La diputada del bloque Fuerza Patria, Ayelén Rasquetti, presentó un proyecto de ley en la Legislatura bonaerense que busca habilitar a las comunas a otorgar permisos de uso y explotación sobre las banquinas de las rutas y caminos provinciales.
La iniciativa de la legisladora massista apunta a reformar de manera estructural la actual Ley 10.342, la cual permite a los intendentes conceder permisos de ocupación en las franjas linderas de la red vial pero excluye de forma taxativa a las banquinas propiamente dichas, considerándolas únicamente zonas de seguridad y limitando la posibilidad de aprovechar productivamente miles de hectáreas lineales de suelo fértil que hoy permanecen en estado ocioso.

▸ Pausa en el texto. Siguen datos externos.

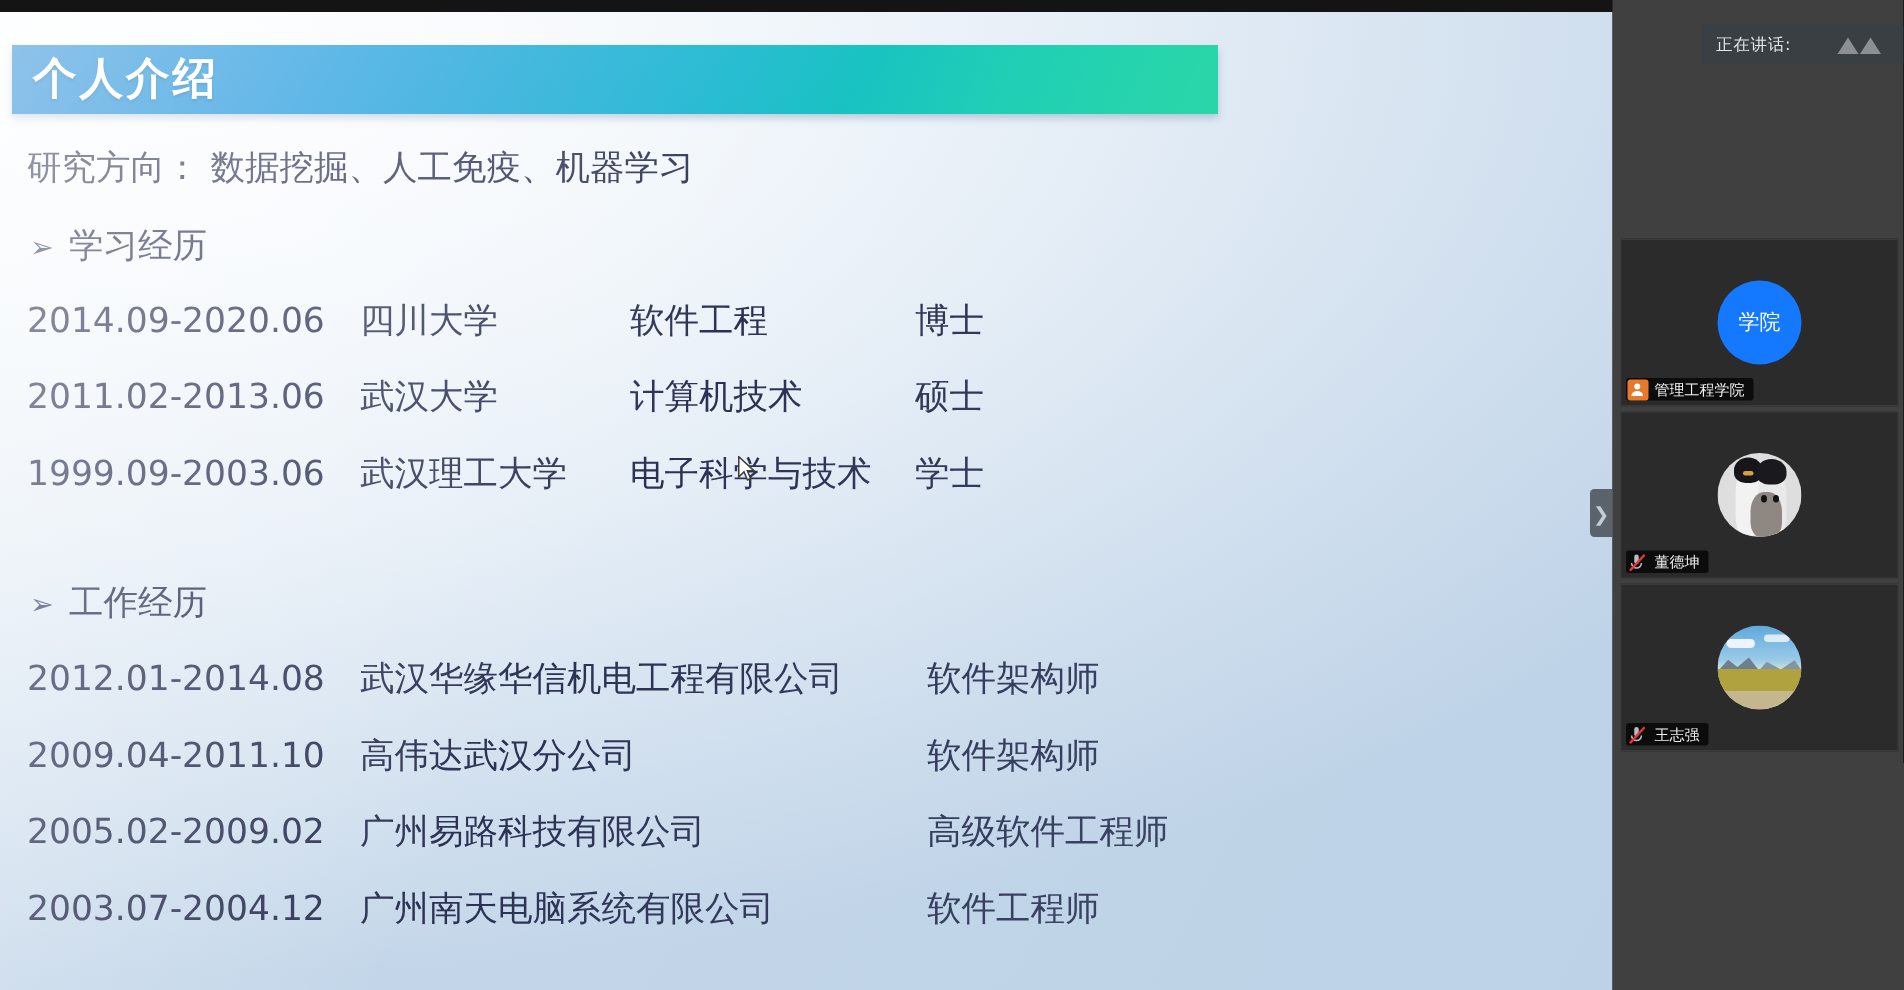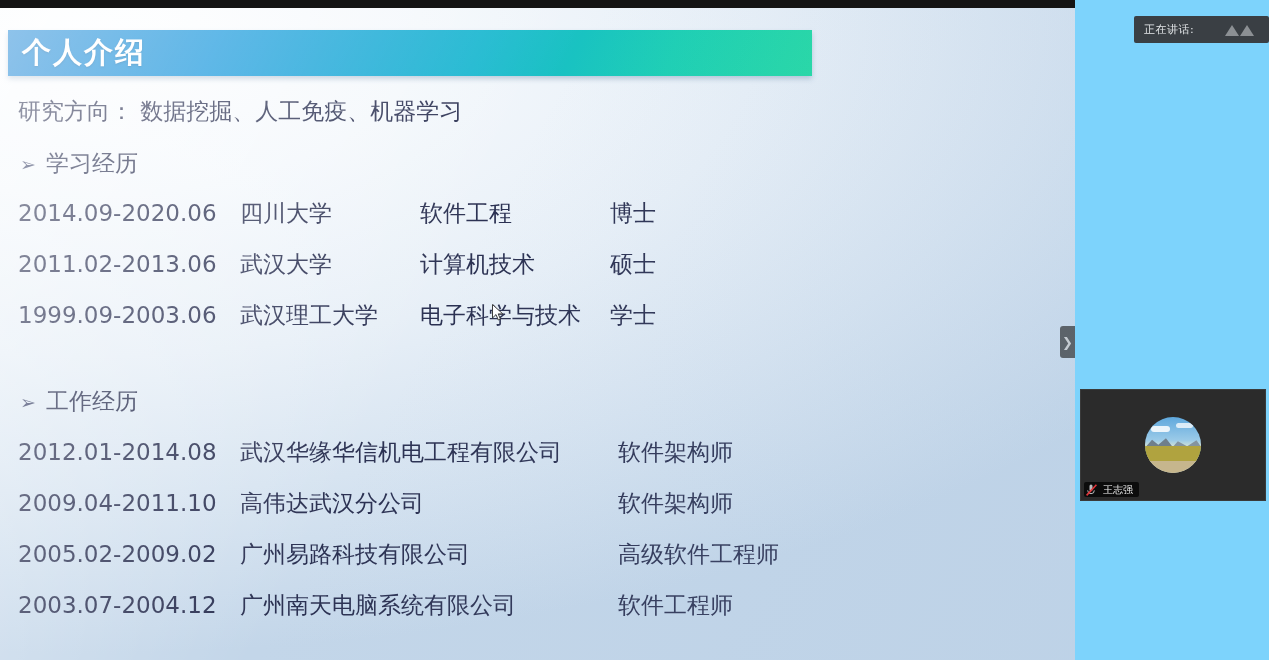--- a/index.html
+++ b/index.html
@@ -78,21 +78,21 @@
   #collapse-handle{
     position:absolute;left:1060px;top:318px;width:15px;height:32px;
     background:#4b4f52;border-radius:3px 0 0 3px;
     display:flex;align-items:center;justify-content:center;
     color:#c9ccce;font-size:13px;line-height:1;
   }
 
   
   #video-panel{
     position:absolute;left:1075px;top:0;width:194px;height:660px;
-    background:#7dd3fc;
+    background:#404040;
   }
 
   
   #speaking-bar{
     position:absolute;left:59px;top:16px;width:135px;height:27px;
     background:#3a3f44;display:flex;align-items:center;
     border-radius:2px;
   }
   #speaking-bar .label{
     color:#e3e6e8;font-size:11px;margin-left:10px;letter-spacing:.5px;
@@ -260,21 +260,61 @@
 
   <div id="speaking-bar">
     <span class="label">正在讲话:</span>
     <svg class="logo" width="34" height="14" viewBox="0 0 34 14">
       <path d="M2,13 L9,2 L16,13 Z" fill="#cfd3d6"></path>
       <path d="M17,13 L24,2 L31,13 Z" fill="#cfd3d6"></path>
     </svg>
   </div>
 
 
-
+  <div class="tile" id="tile-1">
+    <div class="avatar initials">
+      <span>学院</span>
+    </div>
+    <div class="badge">
+      <span class="micwrap">
+        <span class="hosticon">
+          <svg width="9" height="9" viewBox="0 0 9 9">
+            <circle cx="4.5" cy="2.6" r="2" fill="#ffffff"></circle>
+            <path d="M0.6,9 a3.9,3.3 0 0 1 7.8,0 Z" fill="#ffffff"></path>
+          </svg>
+        </span>
+      </span>
+      <span class="nm">管理工程学院</span>
+    </div>
+  </div>
+
+  <div class="tile" id="tile-2">
+    <div class="avatar">
+      <div class="peng">
+        <div class="b1"></div>
+          <div class="b1h"></div>
+          <div class="beak"></div>
+        <div class="b2"></div>
+          <div class="b2h"></div>
+        <div class="chick"></div>
+          <div class="eye1"></div>
+          <div class="eye2"></div>
+      </div>
+    </div>
+    <div class="badge">
+      <span class="micwrap">
+        <svg width="11" height="12" viewBox="0 0 11 12">
+          <rect x="3.5" y="0.6" width="3" height="6.4" rx="1.5" fill="#b9bcbf"></rect>
+          <path d="M1.7,6.4 a3.3,3.3 0 0 0 6.6,0" fill="none" stroke="#b9bcbf" stroke-width="1"></path>
+          <line x1="0.6" y1="11.4" x2="10.4" y2="0.8" stroke="#e2363a" stroke-width="1.6"></line>
+        </svg>
+      </span>
+      <span class="nm">董德坤</span>
+    </div>
+  </div>
 
   <div class="tile" id="tile-3">
     <div class="avatar">
       <div class="land">
         <div class="cloud1"></div>
           <div class="cloud2"></div>
         <div class="mtn"></div>
           <div class="mtn2"></div>
         <div class="field2"></div>
           <div class="field"></div>

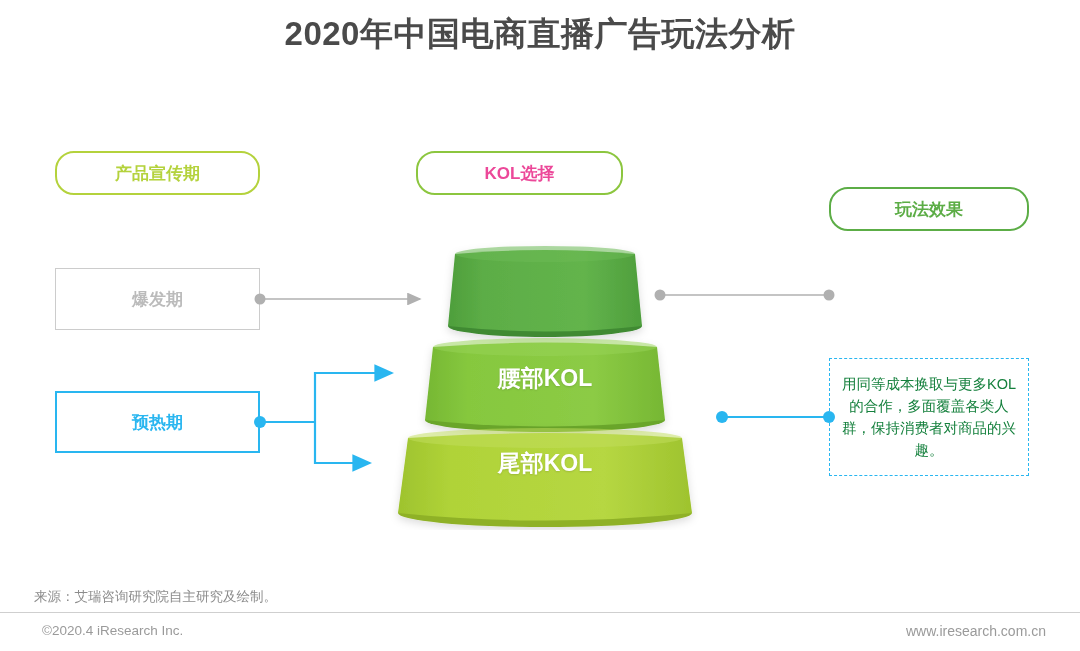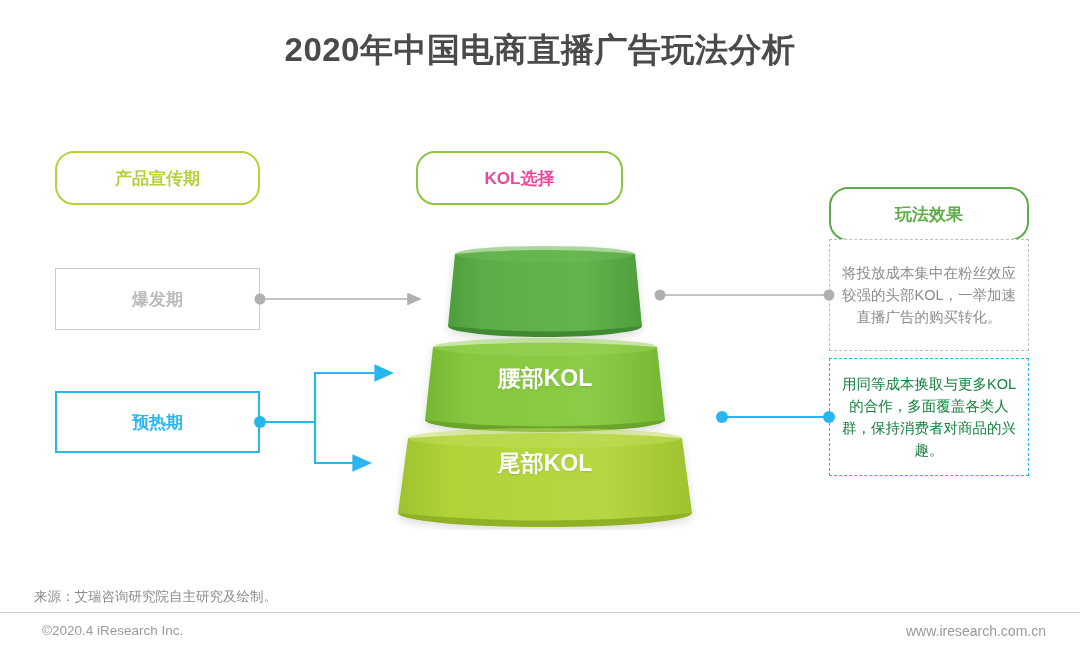--- a/index.html
+++ b/index.html
@@ -26,27 +26,26 @@
   .title {
     position: absolute;
     left: 0;
     top: 12px;
     width: 1080px;
     text-align: center;
     font-size: 33px;
     font-weight: bold;
     color: #4a4a4a;
     letter-spacing: 0.5px;
-    margin-top: 16px;
   }
 
   
   .pill {
     position: absolute;
-    height: 54px;
+    height: 44px;
     border-radius: 19px;
     background: #ffffff;
     display: flex;
     align-items: center;
     justify-content: center;
     font-size: 17px;
     font-weight: bold;
     box-sizing: border-box;
   }
   .pill-1 {
@@ -238,23 +237,20 @@
     <g filter="url(#softshadow)">
       <ellipse cx="215" cy="273" rx="147" ry="14" fill="#8fb128"></ellipse>
       <path d="M 78,198 Q 215,188 352,198 L 362,273 Q 215,288 68,273 Z" fill="url(#g3)"></path>
       <ellipse cx="215" cy="198" rx="137" ry="10" fill="#c2de5e" opacity="0.5"></ellipse>
     </g>
   </svg>
 
   <div class="funnel-label label-waist">腰部KOL</div>
   <div class="funnel-label label-tail">尾部KOL</div>
 
-  <div class="note-box note-gray">
-    <span>将投放成本集中在粉丝效应较强的头部KOL，一举加速直播广告的购买转化。</span>
-  </div>
   <div class="note-box note-blue">
     <span>用同等成本换取与更多KOL的合作，多面覆盖各类人群，保持消费者对商品的兴趣。</span>
   </div>
 
   <svg id="connectors" viewBox="0 0 1080 651">
     <defs>
       <marker id="arrow-gray" markerWidth="9" markerHeight="8" refX="8" refY="4" orient="auto">
         <path d="M 0,0 L 9,4 L 0,8 Z" fill="#b0b0b0"></path>
       </marker>
       <marker id="arrow-blue" markerWidth="9" markerHeight="8" refX="8" refY="4" orient="auto">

La reforma propuesta por la integrante del Frente Renovador establece que las banquinas podrán ser incorporadas a los espacios susceptibles de cesión municipal, siempre y cuando se cuente con el aval y la autorización técnica previa de la Dirección de Vialidad bonaerense para resguardar la circulación.
Asimismo, el proyecto contempla la creación de un Registro de Usufructuarios de Banquinas Municipales bajo la órbita de la autoridad de aplicación, un instrumento clave para fiscalizar la utilización de los predios.
Para Rasquetti, la normativa actual genera una clara pérdida de chance fiscal al privar a las administraciones locales de una fuente legítima de recaudación de tasas, cánones o derechos de ocupación que podrían derivarse de una explotación regulada y planificada de estos terrenos de dominio público.
De acuerdo con los fundamentos de la propuesta, la puesta en valor de estas áreas linderas a las trazas viales abriría un abanico de posibilidades esenciales para dinamizar las economías regionales de la provincia.
Las tierras subutilizadas podrían destinarse de manera formal a explotaciones agrícolas de baja escala, siembra de forrajes, planes de forestación sustentable, parquización e incluso a la instalación controlada de infraestructura de servicios.
La diputada bonaerense remarcó que la ociosidad actual representa una oportunidad perdida y defendió que la nueva ley otorgará herramientas jurídicas necesarias para que los intendentes administren y perciban de manera directa los recursos económicos generados por dichos permisos.
Como antecedente directo de esta demanda productiva, el municipio bonaerense de 9 de Julio implementó a comienzos de este año una convocatoria pública dirigida a productores frentistas y actores del sector agropecuario para licitar la siembra de entre 300 y 350 hectáreas de banquinas situadas sobre trazados clave como la Ruta Provincial 65.
Aquella experiencia local, que sirve de espejo para el nuevo proyecto, otorga permisos por el plazo máximo de un año con opción a renovación y autoriza el cultivo de cereales, oleaginosas, forrajes y pasturas afines a la región. El esquema logístico bajo estudio determina que la actividad agrícola solo puede ejecutarse respetando a rajatabla los márgenes de seguridad vial dictados por las autoridades nacionales y provinciales, los cuales exigen mantener un corredor libre de entre 3 y 5 metros desde el límite de la calzada antes de iniciar cualquier tipo de labor de siembra.